In Angeln, hidden between the meadows and fields, a large orchard in Sörup-Winderatt has been gathering old types of fruit for around three decades. It all started with the Angeln heirloom apple, which was praised as a particularly fine variety by the Chamber of Farmers of Schleswig-Holstein in 1950. After being tipped off by the public in the early ’90s, Meinolf Hammerschmidt found an apple tree dating back to 1850 in Sörup and cut the first slips for propagation.
The Chinese origins of this apple as well as its dissemination in Europe through monasteries and manors are on display in the lively fruit museum. Themed gardens with baroque garden elements like pergolas and espaliers provide insights into the gardening culture of each era. Monasteries played a major role in the dissemination of fruit from 11th to 15th centuries. Quinces and medlars, which have since faded into obscurity, were once used for their healing properties. These can be viewed in the orchard.

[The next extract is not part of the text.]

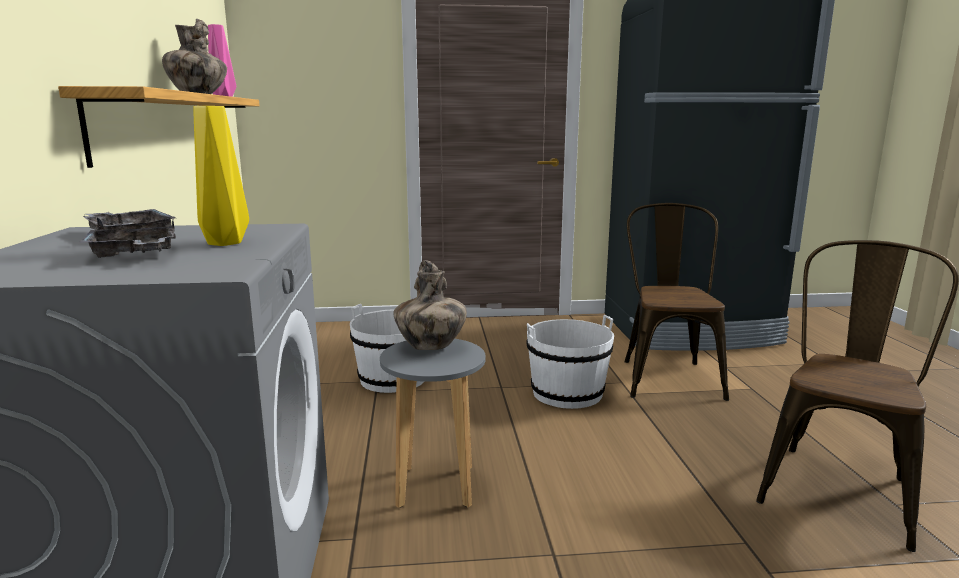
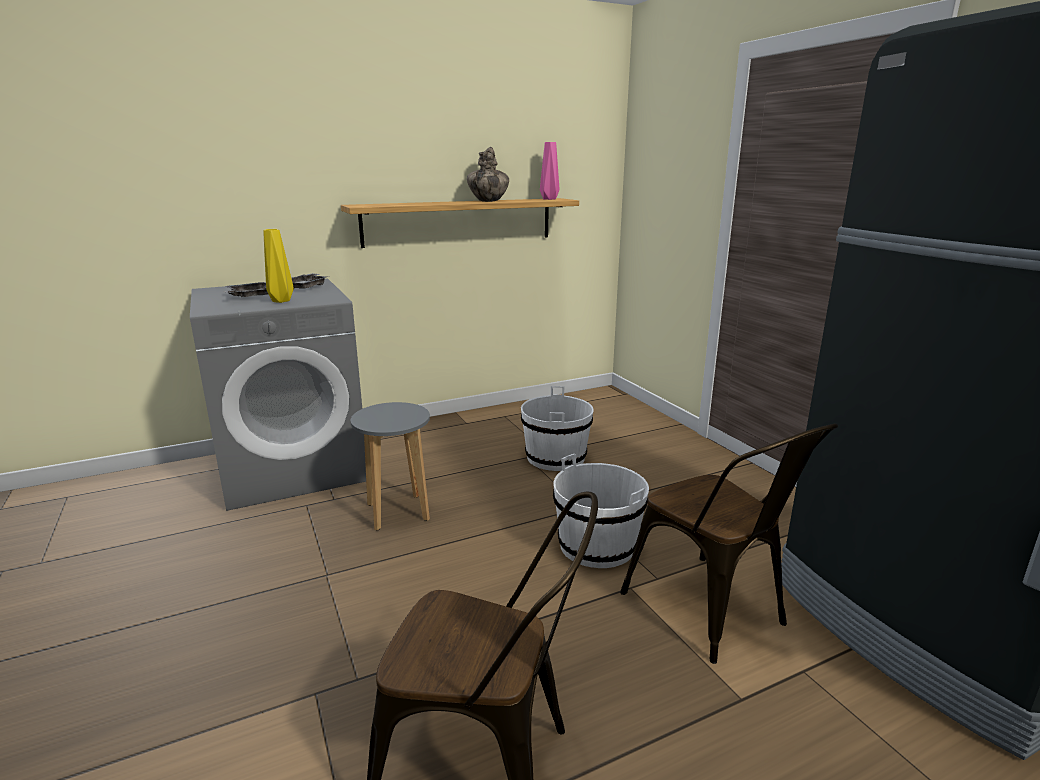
camera: 70 degrees right, 5 degrees up
vase [393,260,467,350] -> none
brown chair [624,203,729,401] -> brown chair turned 75 degrees clockwise [620,424,838,664]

Closed areas featuring pear espaliers provide a perfect environment for relaxation. If you’re lucky, you will hear the tree frogs croaking in late summer. These creatures come into the orchard from the nearby sea area of Winderatt to protect the ripe fruit from insects.
The tools and devices used to process and maintain fruit and wood are also on display along with information panels on the different varieties, the history and the production of fruit. You can also taste the variety of flavours at the small fruit buffet.